Untuk melihat bagaimana program ini berjalan, maka Kementerian Komunikasi dan Informatika melakukan Peninjauan Lapangan untuk melakukan evaluasi serta pembimbingan terhadap perkembangan hasil yang telah dicapai.
Berbeda dari tahun lalu, Tinjauan Lapangan tahun ini dilaksanakan secara daring dikarenakan adanya pandemi Covid 19. Dalam Tinjauan lapangan secara daring yang dilaksanakan selama 2 hari (3 – 4 Juni 2021), Bapak Barry Simorangkir selaku pembimbing Smartcity dari Kementerian Kominfo juga menyampaikan paparan Sosialisasi Manajemen Resiko, self assessment smartcity serta pembahasan kuisioner Kesiapan Pemerintah Daerah untuk memenuhi SNI 37122:2019. Ada 6 Dimensi yang ditinjau kali ini, Smart Government dengan layanan aplikasi Idaman RT dari Disdukcapil, Smart Living dengan layanan Simpel BPJS dari RSUD Aji Batara Agung Dewa Sakti Samboja, Smart Branding dengan Kukar Asia Wonders dari Dinas Pariwisata, Smart Economy dengan UMKM dari Dinas Koperasi dan UKM, Smart Environment dengan Bank Sampah dari Dinas Lingkungan Hidup dan Kehutanan, dan yang terakhir Smart Society dengan Kelompok Informasi Masyarakat dari Dinas Komunikasi dan Informatika.

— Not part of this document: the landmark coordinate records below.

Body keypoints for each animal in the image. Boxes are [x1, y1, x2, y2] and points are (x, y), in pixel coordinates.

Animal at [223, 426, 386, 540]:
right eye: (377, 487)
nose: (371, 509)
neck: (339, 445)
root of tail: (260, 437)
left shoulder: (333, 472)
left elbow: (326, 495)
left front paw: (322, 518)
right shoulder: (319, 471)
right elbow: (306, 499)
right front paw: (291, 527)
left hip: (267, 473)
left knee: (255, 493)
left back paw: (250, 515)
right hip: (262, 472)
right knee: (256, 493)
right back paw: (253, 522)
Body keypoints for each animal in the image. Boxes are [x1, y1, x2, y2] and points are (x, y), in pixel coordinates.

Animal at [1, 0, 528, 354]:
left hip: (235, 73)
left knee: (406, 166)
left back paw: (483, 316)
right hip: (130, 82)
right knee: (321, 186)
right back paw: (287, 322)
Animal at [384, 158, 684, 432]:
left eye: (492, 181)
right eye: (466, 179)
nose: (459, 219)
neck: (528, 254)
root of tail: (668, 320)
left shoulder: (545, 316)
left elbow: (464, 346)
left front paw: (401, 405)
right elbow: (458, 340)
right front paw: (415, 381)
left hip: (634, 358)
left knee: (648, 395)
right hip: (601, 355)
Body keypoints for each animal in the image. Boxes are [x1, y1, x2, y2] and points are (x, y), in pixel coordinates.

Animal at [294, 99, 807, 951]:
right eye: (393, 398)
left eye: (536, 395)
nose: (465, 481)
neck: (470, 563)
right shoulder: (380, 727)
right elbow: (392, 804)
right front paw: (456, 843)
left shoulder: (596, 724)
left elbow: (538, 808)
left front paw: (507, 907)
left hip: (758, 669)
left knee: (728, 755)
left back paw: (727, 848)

Dari masing masing Dimensi, OPD terkait menghadirkan 5 orang responden yang akan diwawancara, dalam wawancara tersebut responden diminta menyampaikan saran masukan terhadap inovasi yang dilakukan oleh OPD terkait. Dari 30 responden yang diwawancara sebagian besar baru mengenal istilah SMARTCITY, “sepertinya Dinas Komunikasi dan Infomatika masih memiliki PR besar untuk dapat mensosialisasikan Program Smartcity ini kepada masyarakat”, terang Barry.